Provided material:

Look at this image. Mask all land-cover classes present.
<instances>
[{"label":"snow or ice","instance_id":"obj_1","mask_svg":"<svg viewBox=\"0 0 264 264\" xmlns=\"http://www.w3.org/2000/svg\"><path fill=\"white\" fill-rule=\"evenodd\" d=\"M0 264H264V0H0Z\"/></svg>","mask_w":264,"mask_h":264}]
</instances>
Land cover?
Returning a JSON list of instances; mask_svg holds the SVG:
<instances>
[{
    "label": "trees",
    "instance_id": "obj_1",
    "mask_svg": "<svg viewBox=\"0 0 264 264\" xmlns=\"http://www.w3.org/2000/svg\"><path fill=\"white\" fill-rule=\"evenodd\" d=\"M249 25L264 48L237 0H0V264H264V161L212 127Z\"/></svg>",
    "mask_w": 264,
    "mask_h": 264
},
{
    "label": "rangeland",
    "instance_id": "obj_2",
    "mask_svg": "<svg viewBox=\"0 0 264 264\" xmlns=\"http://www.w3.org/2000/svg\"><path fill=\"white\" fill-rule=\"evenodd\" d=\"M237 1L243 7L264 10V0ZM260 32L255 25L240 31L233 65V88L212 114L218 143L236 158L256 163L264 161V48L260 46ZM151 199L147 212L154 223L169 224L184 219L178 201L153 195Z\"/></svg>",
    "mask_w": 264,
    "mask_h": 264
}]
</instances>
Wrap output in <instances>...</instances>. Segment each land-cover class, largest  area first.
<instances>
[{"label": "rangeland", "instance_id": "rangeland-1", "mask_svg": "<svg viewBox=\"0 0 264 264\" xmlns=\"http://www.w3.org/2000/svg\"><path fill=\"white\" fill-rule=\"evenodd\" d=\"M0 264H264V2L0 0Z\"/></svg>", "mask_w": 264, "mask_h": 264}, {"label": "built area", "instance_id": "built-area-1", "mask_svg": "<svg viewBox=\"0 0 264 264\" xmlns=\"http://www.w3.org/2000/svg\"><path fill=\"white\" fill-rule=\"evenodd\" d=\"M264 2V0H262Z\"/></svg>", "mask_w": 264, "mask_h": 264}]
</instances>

Task brief: Switch "snow or ice" to "water" in the items from the start up to and including the line with "Land cover?", and give those lines again with everything else unchanged.

Correct result:
Look at this image. Mask all land-cover classes present.
<instances>
[{"label":"water","instance_id":"obj_1","mask_svg":"<svg viewBox=\"0 0 264 264\" xmlns=\"http://www.w3.org/2000/svg\"><path fill=\"white\" fill-rule=\"evenodd\" d=\"M0 264H264V0H0Z\"/></svg>","mask_w":264,"mask_h":264}]
</instances>
Land cover?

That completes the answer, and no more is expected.